• What this task involves: Would you print out every entry exactly as given?

(Beginning of Data for the task)

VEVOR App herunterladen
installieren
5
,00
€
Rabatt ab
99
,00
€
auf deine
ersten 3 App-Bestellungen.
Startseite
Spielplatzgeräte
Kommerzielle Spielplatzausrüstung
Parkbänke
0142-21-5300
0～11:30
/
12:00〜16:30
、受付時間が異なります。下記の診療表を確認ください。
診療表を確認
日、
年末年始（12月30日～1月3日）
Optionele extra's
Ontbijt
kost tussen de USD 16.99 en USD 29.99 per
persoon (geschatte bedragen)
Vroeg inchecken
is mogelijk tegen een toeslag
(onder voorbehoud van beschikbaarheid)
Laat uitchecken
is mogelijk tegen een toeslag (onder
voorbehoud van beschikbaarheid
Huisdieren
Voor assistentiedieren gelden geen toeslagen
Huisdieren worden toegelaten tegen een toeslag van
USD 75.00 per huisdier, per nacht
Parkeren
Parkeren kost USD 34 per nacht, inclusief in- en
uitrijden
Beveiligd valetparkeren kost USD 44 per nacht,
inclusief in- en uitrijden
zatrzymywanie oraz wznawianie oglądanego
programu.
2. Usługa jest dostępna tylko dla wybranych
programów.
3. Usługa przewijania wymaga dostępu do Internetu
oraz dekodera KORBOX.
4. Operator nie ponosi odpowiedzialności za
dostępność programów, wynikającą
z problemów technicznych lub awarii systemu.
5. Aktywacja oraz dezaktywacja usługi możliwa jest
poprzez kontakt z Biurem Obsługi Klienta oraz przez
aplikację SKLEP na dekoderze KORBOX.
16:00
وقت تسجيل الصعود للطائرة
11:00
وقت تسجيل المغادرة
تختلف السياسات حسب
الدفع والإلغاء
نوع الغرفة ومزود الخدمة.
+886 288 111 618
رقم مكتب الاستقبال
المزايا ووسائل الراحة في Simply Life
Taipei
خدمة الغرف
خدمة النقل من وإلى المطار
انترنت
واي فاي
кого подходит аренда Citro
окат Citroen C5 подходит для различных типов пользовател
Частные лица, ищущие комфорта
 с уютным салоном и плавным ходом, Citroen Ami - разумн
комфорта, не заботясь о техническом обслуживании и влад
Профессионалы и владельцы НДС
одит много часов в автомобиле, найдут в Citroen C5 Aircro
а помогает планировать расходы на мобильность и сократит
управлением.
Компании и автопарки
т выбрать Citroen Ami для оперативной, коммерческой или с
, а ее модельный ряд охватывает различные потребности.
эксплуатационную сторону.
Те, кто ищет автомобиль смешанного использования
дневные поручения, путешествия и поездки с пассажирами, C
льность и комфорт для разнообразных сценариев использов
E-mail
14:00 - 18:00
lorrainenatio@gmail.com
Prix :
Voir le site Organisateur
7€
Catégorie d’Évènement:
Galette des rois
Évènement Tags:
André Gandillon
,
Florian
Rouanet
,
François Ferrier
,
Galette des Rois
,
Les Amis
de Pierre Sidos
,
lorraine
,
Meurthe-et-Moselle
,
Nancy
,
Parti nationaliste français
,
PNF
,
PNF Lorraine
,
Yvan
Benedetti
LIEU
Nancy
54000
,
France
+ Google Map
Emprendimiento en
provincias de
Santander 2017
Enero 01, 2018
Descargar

(End of Data for the task)

• Exercise answer:
VEVOR App herunterladen
installieren
5
,00
€
Rabatt ab
99
,00
€
auf deine
ersten 3 App-Bestellungen.
Startseite
Spielplatzgeräte
Kommerzielle Spielplatzausrüstung
Parkbänke
0142-21-5300
0～11:30
/
12:00〜16:30
、受付時間が異なります。下記の診療表を確認ください。
診療表を確認
日、
年末年始（12月30日～1月3日）
Optionele extra's
Ontbijt
kost tussen de USD 16.99 en USD 29.99 per
persoon (geschatte bedragen)
Vroeg inchecken
is mogelijk tegen een toeslag
(onder voorbehoud van beschikbaarheid)
Laat uitchecken
is mogelijk tegen een toeslag (onder
voorbehoud van beschikbaarheid
Huisdieren
Voor assistentiedieren gelden geen toeslagen
Huisdieren worden toegelaten tegen een toeslag van
USD 75.00 per huisdier, per nacht
Parkeren
Parkeren kost USD 34 per nacht, inclusief in- en
uitrijden
Beveiligd valetparkeren kost USD 44 per nacht,
inclusief in- en uitrijden
zatrzymywanie oraz wznawianie oglądanego
programu.
2. Usługa jest dostępna tylko dla wybranych
programów.
3. Usługa przewijania wymaga dostępu do Internetu
oraz dekodera KORBOX.
4. Operator nie ponosi odpowiedzialności za
dostępność programów, wynikającą
z problemów technicznych lub awarii systemu.
5. Aktywacja oraz dezaktywacja usługi możliwa jest
poprzez kontakt z Biurem Obsługi Klienta oraz przez
aplikację SKLEP na dekoderze KORBOX.
16:00
وقت تسجيل الصعود للطائرة
11:00
وقت تسجيل المغادرة
تختلف السياسات حسب
الدفع والإلغاء
نوع الغرفة ومزود الخدمة.
+886 288 111 618
رقم مكتب الاستقبال
المزايا ووسائل الراحة في Simply Life
Taipei
خدمة الغرف
خدمة النقل من وإلى المطار
انترنت
واي فاي
кого подходит аренда Citro
окат Citroen C5 подходит для различных типов пользовател
Частные лица, ищущие комфорта
 с уютным салоном и плавным ходом, Citroen Ami - разумн
комфорта, не заботясь о техническом обслуживании и влад
Профессионалы и владельцы НДС
одит много часов в автомобиле, найдут в Citroen C5 Aircro
а помогает планировать расходы на мобильность и сократит
управлением.
Компании и автопарки
т выбрать Citroen Ami для оперативной, коммерческой или с
, а ее модельный ряд охватывает различные потребности.
эксплуатационную сторону.
Те, кто ищет автомобиль смешанного использования
дневные поручения, путешествия и поездки с пассажирами, C
льность и комфорт для разнообразных сценариев использов
E-mail
14:00 - 18:00
lorrainenatio@gmail.com
Prix :
Voir le site Organisateur
7€
Catégorie d’Évènement:
Galette des rois
Évènement Tags:
André Gandillon
,
Florian
Rouanet
,
François Ferrier
,
Galette des Rois
,
Les Amis
de Pierre Sidos
,
lorraine
,
Meurthe-et-Moselle
,
Nancy
,
Parti nationaliste français
,
PNF
,
PNF Lorraine
,
Yvan
Benedetti
LIEU
Nancy
54000
,
France
+ Google Map
Emprendimiento en
provincias de
Santander 2017
Enero 01, 2018
Descargar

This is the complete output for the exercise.